Stored data entries
((

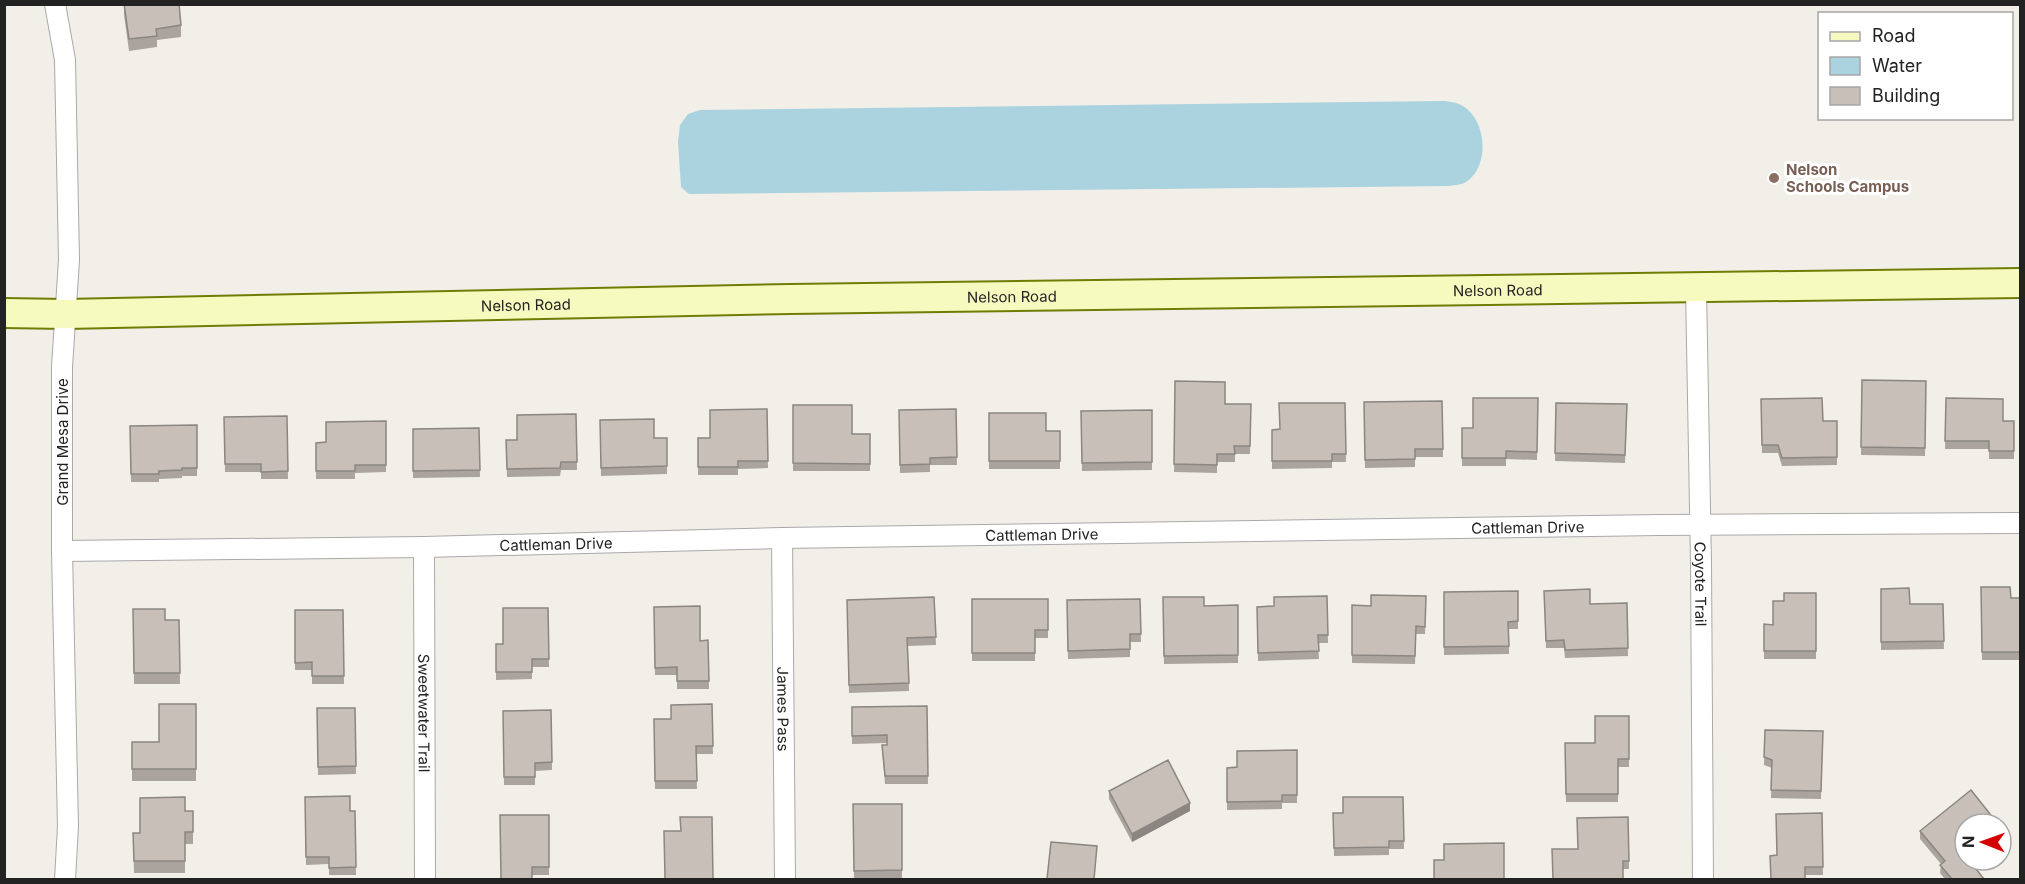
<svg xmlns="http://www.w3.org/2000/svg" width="2025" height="884" font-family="Inter,sans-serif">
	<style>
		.water { fill: #aad3df }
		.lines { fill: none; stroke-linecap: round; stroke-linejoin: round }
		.street-casing { stroke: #a9a9a9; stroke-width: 22 }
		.secondary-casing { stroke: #707d05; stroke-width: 32 }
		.street { stroke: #fff; stroke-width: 20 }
		.secondary { stroke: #f7fabf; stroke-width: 28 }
		.wall { fill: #aba49e }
		.shaded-wall { fill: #8b8681 }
		.building { fill: #c7bfb8; stroke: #8b8681; stroke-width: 1.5 }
		.education-dot { fill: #8d6e63; stroke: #fff; stroke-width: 2 }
		.labels { text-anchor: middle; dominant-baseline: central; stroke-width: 6; stroke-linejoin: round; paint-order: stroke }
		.education-label { font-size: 15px; font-weight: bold; fill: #785e54; stroke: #fff; text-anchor: start }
		.street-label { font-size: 15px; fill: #222; stroke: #fff }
	</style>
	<rect width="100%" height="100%" fill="#f2efe9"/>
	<path class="water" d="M1445,101C1449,102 1455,102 1459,104C1487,116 1491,166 1466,182C1462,185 1454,185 1448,186L689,194L681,187L678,142L680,125L688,114L700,110Z"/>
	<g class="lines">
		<defs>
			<g id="street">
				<path d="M55,4L65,60L69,260L62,367V551L68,826L65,880"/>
				<path id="s1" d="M1696,288L1701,563L1703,880"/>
				<path id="s2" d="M782,538L785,880"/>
				<path id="s3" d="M424,547L425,880"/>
				<path id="s4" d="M62,551L424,547L782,538L1660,525L2020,523"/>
			</g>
			<g id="secondary">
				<path id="s5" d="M4,313L66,314L790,299L2020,283"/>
			</g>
		</defs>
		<use href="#street" class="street-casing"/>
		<use href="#secondary" class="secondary-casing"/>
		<use href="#street" class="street"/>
		<use href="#secondary" class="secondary"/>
	</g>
	<path class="wall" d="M124,4L181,25V37L157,40V47L129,51L124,15Z
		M1862,380L1926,381L1925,456L1861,455Z
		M1175,381L1225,404H1251L1250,454H1235V462H1217V473L1174,472Z
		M1538,398L1537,460L1506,459V466H1462V428H1473Z
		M1946,398L2003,421H2014V459H1989V449H1945Z
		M1761,399L1823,421H1837V465L1782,466L1778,453H1762Z
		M1442,401L1443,457H1415V467L1365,468L1364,402Z
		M1345,403L1346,462H1332V468L1272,469V430L1280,429Z
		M1556,403L1627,404L1625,463L1555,461Z
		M793,405L852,434H870V471H793Z
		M767,409L768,468L738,469V475H698V438H710Z
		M956,409L957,465H930V472L900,473L899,410Z
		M1152,410V470L1082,471L1081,411Z
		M989,413L1046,431H1060V469H989Z
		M576,414L577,470H561L560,476L507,477L506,440H517Z
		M287,416L288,479H261V472H225L224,417Z
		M600,420L654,438H667V474L601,476Z
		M386,421V472L355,473V479H316V443L326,442Z
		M197,425V476H182V478L159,479V482H131L130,426Z
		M479,428L480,477L413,478V429Z
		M1981,587L2011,598H2020V660H1982Z
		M1881,589L1910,604H1943L1944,649L1881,650Z
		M1518,591V629H1509V654L1444,655V592Z
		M1544,591L1590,604L1627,603L1628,656L1565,658L1564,648H1546Z
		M1816,593V659H1764V624L1773,625L1784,601Z
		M1327,596L1328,643H1318L1319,659L1258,661L1257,607L1274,606Z
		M1426,596L1425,634H1416L1415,664L1352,663V605L1371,606Z
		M934,597L936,645L908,646L909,691L849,693L847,600Z
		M1163,597L1204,606L1238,605V663L1164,664Z
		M972,599H1048V638H1035V661H972Z
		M1140,599L1141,642H1130V657L1068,659L1067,600Z
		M654,607L700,641L708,640L709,689H677V675H655Z
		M548,608L549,667H532V679L496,680V644H503Z
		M133,609L165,620H179L180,684H134Z
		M295,610H343L344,684H312V670H295Z
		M196,704V781H132V742H159Z
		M712,704L713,754H696L697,789H655L654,719H671Z
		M927,706L928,784H885L882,745H887V743L852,744V707Z
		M317,708H355L356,774L318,775Z
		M551,710L552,770L535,771V785H504L503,711Z
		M1629,716V767H1618V802H1566L1565,743H1595Z
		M1765,730L1823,731L1821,799L1771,798L1772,768L1764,765Z
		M1297,750V803H1282V809L1227,810V768L1237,767Z
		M1109,791L1190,811L1132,842L1109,799Z
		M305,797L350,811H355L356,875H329V864L306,865Z
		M1403,797L1404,849H1389V855L1334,856L1333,813H1343Z
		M853,804H902V878L854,879Z
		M193,811V844H185V873H134L133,833H140Z
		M1822,813L1823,875H1805L1777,855Z
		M549,815V875H532L501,879Z
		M1628,817L1629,869H1623L1578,849Z
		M1920,831L1965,860L1984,879H1945L1940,873L1941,864L1920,839Z"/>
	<path class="shaded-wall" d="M1190,803V811L1132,842V834Z"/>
	<path class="building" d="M124,4H179L181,25L156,29L157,36L129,39Z
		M1862,380L1926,381L1925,448L1861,447Z
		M1175,381L1225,382V404H1251L1250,446H1234L1235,454H1217V465L1174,464Z
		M1473,398H1538L1537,452L1506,451V458H1462V428H1473Z
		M1822,398L1823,421H1837V457L1782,458L1778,445H1762L1761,399Z
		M1946,398L2003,399V421H2014V451H1989V441H1945Z
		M1442,401L1443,449H1415V459L1365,460L1364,402Z
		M1279,403H1345L1346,454H1332V461H1272V430L1280,429Z
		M1556,403L1627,404L1625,455L1555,453Z
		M793,405H852V434H870V464L793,463Z
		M767,409L768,461H738V467H698V438H710V410Z
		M956,409L957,457L930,458V464L900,465L899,410Z
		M1152,410V462L1082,463L1081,411Z
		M989,413H1046V431H1060V461H989Z
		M576,414L577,462H561L560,468L507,469L506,440H517V415Z
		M287,416L288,471L261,472V464H225L224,417Z
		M654,419V438H667V466L601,468L600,420Z
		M386,421V465H355V471H316V443L326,442V422Z
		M197,425V468H182V470L159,471V474H131L130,426Z
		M479,428L480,470L413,471V429Z
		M1981,587H2010L2011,598H2020V652H1982Z
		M1909,588L1910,604H1943L1944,641L1881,642V589Z
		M1590,589V604L1627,603L1628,648L1565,650L1564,640L1546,641L1544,591Z
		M1518,591V621L1508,622L1509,646L1444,647V592Z
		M1784,593H1816V651H1764V624L1773,625V601H1784Z
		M1371,595L1426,596L1425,627L1416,626L1415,656L1352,655V605L1371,606Z
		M1327,596L1328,635H1318L1319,651L1258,653L1257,607L1274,606V597Z
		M934,597L936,637L907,638L909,683L849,685L847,600Z
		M1163,597H1204V606L1238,605V655L1164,656Z
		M972,599H1048V630H1035V653H972Z
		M1140,599L1141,634H1130V649L1068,651L1067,600Z
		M700,606V641L708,640L709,681H677V667L655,668L654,607Z
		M503,608H548L549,659H532V672H496V644H503Z
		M133,609H165V620H179L180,673H134Z
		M295,610H343L344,676H312V662L295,663Z
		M159,704H196V769H132V742H159Z
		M712,704L713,746H696L697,781H655L654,719H671V705Z
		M927,706L928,776H885L882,745H887V735L852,736V707Z
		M317,708H355L356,766L318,767Z
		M551,710L552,762L535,763V777H504L503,711Z
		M1595,716H1629V759H1618V794H1566L1565,743H1595Z
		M1765,730L1823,731L1821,791L1771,790L1772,760L1764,757Z
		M1297,750V795H1282V801L1227,802V768L1237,767V751Z
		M1168,760L1190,803L1132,834L1109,791Z
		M1971,790L1998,824H1965V854H1964L1965,860H1969L1984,879H1952L1940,865L1945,861L1920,831Z
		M350,796V811H355L356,867L329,868V857H306L305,797Z
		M185,797V811H193V832H185V861H134L133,833H140V798Z
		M1343,797H1403L1404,841H1389V847L1334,848L1333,813H1343Z
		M853,804H902V870L854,871Z
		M1822,813L1823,867H1805V879H1771L1770,856L1777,855L1776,814Z
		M500,815H549V867H532V879H501Z
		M680,817H712L713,879H665L664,831H681Z
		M1628,817L1629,861H1623V879H1553L1552,849H1578L1577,818Z
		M1051,842L1097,846L1094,879H1047Z
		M1504,843V879H1434V860H1444V844Z"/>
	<circle class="education-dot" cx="1774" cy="178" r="6"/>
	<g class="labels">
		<g class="education-label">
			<text x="1786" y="169">Nelson<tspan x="1786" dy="17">Schools Campus</tspan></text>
		</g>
		<g class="street-label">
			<text stroke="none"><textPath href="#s5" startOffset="1494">Nelson Road</textPath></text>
			<text stroke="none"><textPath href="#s5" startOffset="1008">Nelson Road</textPath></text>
			<text stroke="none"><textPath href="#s5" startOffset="522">Nelson Road</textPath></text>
			<text transform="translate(62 442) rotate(-90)">Grand Mesa Drive</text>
			<text stroke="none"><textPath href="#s4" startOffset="1466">Cattleman Drive</textPath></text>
			<text stroke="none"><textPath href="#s4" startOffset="980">Cattleman Drive</textPath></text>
			<text stroke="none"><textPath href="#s4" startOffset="494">Cattleman Drive</textPath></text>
			<text stroke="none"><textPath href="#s1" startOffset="296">Coyote Trail</textPath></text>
			<text stroke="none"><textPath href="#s2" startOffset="171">James Pass</textPath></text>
			<text stroke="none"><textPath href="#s3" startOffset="166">Sweetwater Trail</textPath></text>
		</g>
	</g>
	<rect width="2025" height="884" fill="none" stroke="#222222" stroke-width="12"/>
	<rect x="1818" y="12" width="195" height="108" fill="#ffffff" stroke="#a7a7a7" stroke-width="1.5"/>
	<rect x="1830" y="32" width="30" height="9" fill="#f7fabf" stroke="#a7a7a7" stroke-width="1.5"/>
	<text x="1872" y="42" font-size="18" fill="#222222">Road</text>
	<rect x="1830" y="57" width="30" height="18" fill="#aad3df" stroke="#a7a7a7" stroke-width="1.5"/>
	<text x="1872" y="72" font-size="18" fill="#222222">Water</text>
	<rect x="1830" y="87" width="30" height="18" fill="#c7bfb8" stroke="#a7a7a7" stroke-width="1.5"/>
	<text x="1872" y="102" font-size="18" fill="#222222">Building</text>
	<g transform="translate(1983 842) rotate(271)"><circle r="28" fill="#ffffff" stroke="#a7a7a7" stroke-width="1.5"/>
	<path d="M0-4.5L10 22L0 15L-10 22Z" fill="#d40000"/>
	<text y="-9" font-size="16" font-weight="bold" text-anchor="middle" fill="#222222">N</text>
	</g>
</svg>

))

— Exercise objective —
Using only the data above, copy out the lines that include the word "casing".

— Answer box —
		.street-casing { stroke: #a9a9a9; stroke-width: 22 }
		.secondary-casing { stroke: #707d05; stroke-width: 32 }
		<use href="#street" class="street-casing"/>
		<use href="#secondary" class="secondary-casing"/>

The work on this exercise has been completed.